Schicharin, Luc (doctorant, ATER, 2L2S ERASE, Université de Lorraine) : À la recherche d’une performativité transgenre : de Judith Butler à Lazlo Pearlman.
Judith Butler réfléchit la notion de « genre » à partir des concepts linguistico-théâtraux de « performance » et de « performativité ». Dans l’article Actes performatifs et constitution des genres : phénoménologie et théorie féministe (1988), Butler affirme qu’une manière de résister à la norme hétérosexuelle est de créer de nouvelles performances de genre. La philosophe analyse alors le travestissement en tant que « nouvelle réalité » du genre, mais elle annonce que la performance travestie n’est pas reçue de la même manière dans le contexte des transports en commun (rituel social) et dans celui de la scène de spectacle (art performance).
Nous voudrions mettre en perspective cette réflexion sur le genre dans la philosophie américaine avec les nouvelles scènes performatives européenne. Pour cela, nous étudierons le film Fake Orgasm de Jo Sol (2010) qui met en vedette Lazlo Pearlman, un artiste queer qui dénude son corps FtM (female-to-male) sur les scènes de cabaret, dans les clubs érotiques, dans des photographies plasticiennes exposées en galerie (et accompagnées par des interviews filmées de Beatriz Preciado et de Judith Butler), puis dans les rues de Barcelone. Lazlo Pearlman recherche une proximité extrême avec le public, le dispositif artistique de son travail inclut une dimension sociale puisque les spectateurs sont invités à discuter sur scène du corps de l’artiste.
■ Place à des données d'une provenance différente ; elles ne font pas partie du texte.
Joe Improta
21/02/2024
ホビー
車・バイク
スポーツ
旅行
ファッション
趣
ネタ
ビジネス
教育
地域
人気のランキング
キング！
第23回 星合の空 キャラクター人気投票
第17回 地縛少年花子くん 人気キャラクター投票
L’objectif de l’artiste est de partager son expérience corporelle en tant que trans’ et de créer un décalage avec les identités normatives (homme/femme, hétéro/homo, naturelle/artificielle, etc.) qui jonchent la mise-en-scène de la vie quotidienne (Goffman, 1959) chez son public présumé « straight ». L’artiste invite à un rapprochement brechtien entre le théâtre et le social à partir d’une performativité transgenre qui suscite et inclut une réflexion philosophique sur le corps, avec le public, au sein même de l’œuvre.
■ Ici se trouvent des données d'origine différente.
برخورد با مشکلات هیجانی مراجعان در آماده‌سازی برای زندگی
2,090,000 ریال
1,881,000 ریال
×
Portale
Luc Schicharin prépare une thèse de doctorat à propos de L’impact théorique de Judith Butler sur la réception des films transgenres dans les études queer en Amérique. Il a déjà publié des articles autour de l’image et de la performativité transgenre : en 2011, « Buck Angel et les Public Service Announcements : une critique transgenre de la cisnormativité sur YouTube », in L. Biscarrat, M. Bourdaa & G. Patriarche (dir.), Culture de soi et médias, revue Recherches en Communication, n°36, Louvain-La-Neuve : Éd. de l’Université catholique de Louvain – département de communication, p. 135-148 ; en 2012, « Les représentations transgenres de Jekyll & Hyde au cinéma », in M. Buscatto, A. Forssell, M. Leontsini, M. Maruani, B. Péquignot & H.Ravet (dir.), Le genre à l’œuvre, vol. 3 : Représentations, Paris : L’Harmattan, p. 151-164.